Boof, of course, is the ultimate good old Aussie bloke. He likes a beer and a smoke, cherishes those bonds forged by a game that measures character like no other. Everything now depends, however, on whether his example appeals only to the vanity of his new charges – or to their shame.

For how many – above all since the retirement of Ricky Ponting and Mike Hussey – have truly measured up to the Boof standard?

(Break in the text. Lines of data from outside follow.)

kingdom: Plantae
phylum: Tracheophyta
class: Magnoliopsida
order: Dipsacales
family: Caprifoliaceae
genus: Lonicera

Its egos bloated by earnings that bear no intelligible relation to their merit, this dressing room has little of the discipline or leadership that once enabled Arthur to do his quiet, affable thing in his native South Africa. To describe a plea for some brief, honest reflection as “homework” was transparently provocative; never mind to decide that it was beneath their dignity. David Warner’s pathetic antics, meanwhile, betrayed a brazen contempt for Arthur; yet it was his indulgent treatment, after attacking Root, that finally persuaded Arthur’s bosses the squad was terminally adrift.

Some players seem to have mistaken self-respect for self-regard. They have lacked precisely the fortitude and forbearance that might qualify them as what they claim to be: proud Australian blokes. They presume a kinship with Boof – but are heading for trouble if they cannot harness his unpretentious, earthy style to those standards he has long set in dependability, engagement and sheer class. For if Arthur was always going to be the easier target, when it came to dividing blame between coach and players, then Lehmann has changed that dynamic in a way that ought to concentrate minds.

In his coaching career to date, he has several times already forged a team greater than the sum of its parts. In a week when the second most important post in Australia – that of Prime Minister – also changed hands, Boof could yet remind complacent Englishmen that the Ashes, through the phoenix, are actually a symbol of rebirth.